Former Aston University student Tony Hayward - the man at the heart of the world's worst marine oil spill in the Gulf of Mexico - is stumping up £200,000 for undergraduate scholarships from low income families.

The former BP chief executive, who graduated from Aston in 1978, says his old alma mater changed his life and helped launch his career - and is now repaying the debt with a generous offer to disadvantaged students.

The 57-year-old executive is donating 100 student scholarships for Aston over a five-year period, and will chair the university's development board for the 50th anniversary celebrations in 2016. Mr Hayward's £200,000 will be matched by other donors, providing a £400,000 fund to help students through their university years.

The ex-BP boss, who has relaunched his career since the Deepwater Horizon disaster in 2010 and is now chief executive of Genel Energy, the largest oil producer in the Kurdistan region of Iraq, told the Post his days at Aston remained ‘very close to my heart'.

"I want to create a matching fund for student scholarships. This is targeting students from low income families who may otherwise feel that university is not for them. We do attract kids from difficult economic backgrounds, and we have one of the lowest drop-out rates of all UK universities,"he told the Post .

"We also have a high employment rate of graduates – 87 per cent of graduates get jobs which is on a par with Imperial College, Oxford and Cambridge. I come from quite an unprivileged background, I am from a family of seven kids, my parents didn't have many pennies to rub together.

"I was the first person in the family to go to university, it was a golden age of enlightenment. In those days there were 15 per cent of kids going to university, it is more like 50 per cent today.

"Aston was a life-changing experience. It created clarity in my own mind what I wanted to do. I was introduced to geology by a teacher at school and at 16, 17 years of age, I decided I didn't want to work in an office - I am still passionate about geology today.

"This will be over four or five years, I will end up putting in something like £200,000, and that is matched by other donors. It has a particular resonance at Aston and a particular resonance with myself because of my background and what Aston meant to me.

"It is very much close to my heart, I am a passionate believer in education. I had a great time at university, it is great to see the way in which the campus has developed in the past five to ten years. It has become a nice, attractive campus with parks and recreational areas.

"Being able to do something for Aston, which has been great for my own career, is an honour."

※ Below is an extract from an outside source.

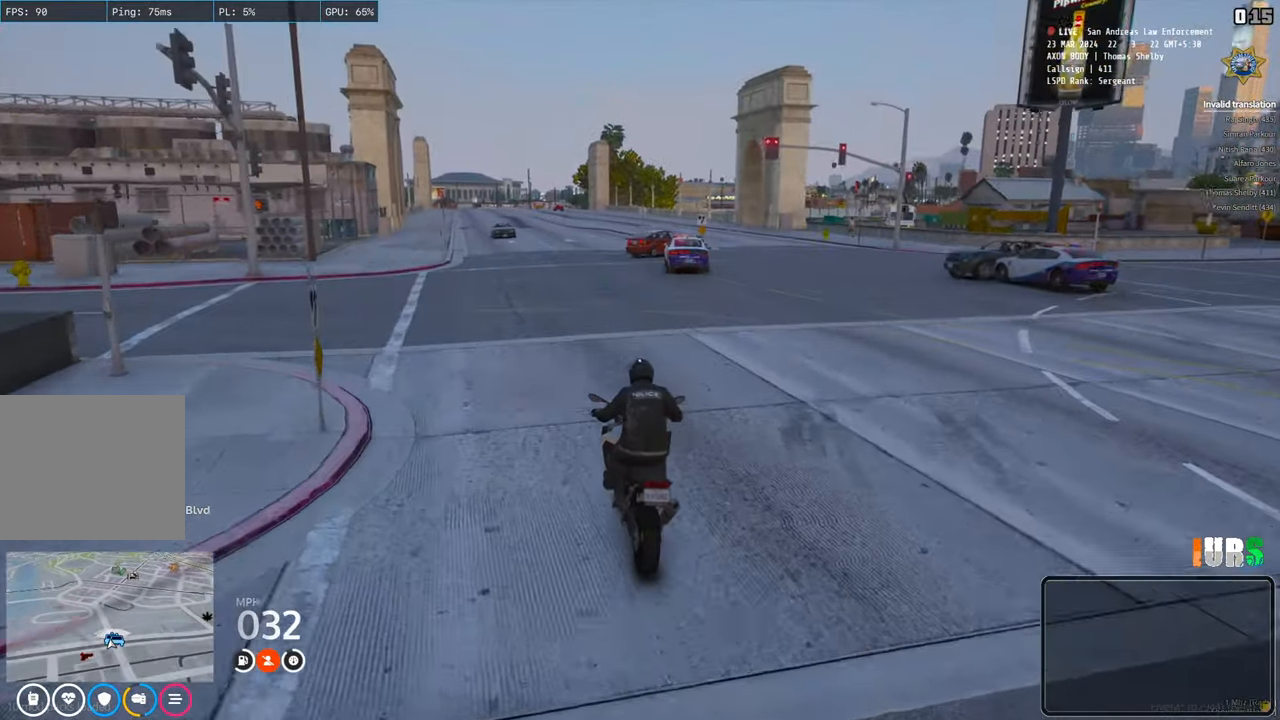
{"keys": [], "events": [[83, "a", "down"], [200, "a", "up"]]}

In a Q and A interview with the university, Mr Hayward said: "Aston is a great enabler of social mobility, I think you find a lot of kids who went to Aston were from state schools not from private schools.

"It's got a great track record of people becoming very employable on leaving. Aston gave me the opportunity to pursue firstly an academic, then a business career that was very different to what I would have done had I not gone.

"It was transforming in terms of the doors that it opened for me subsequently."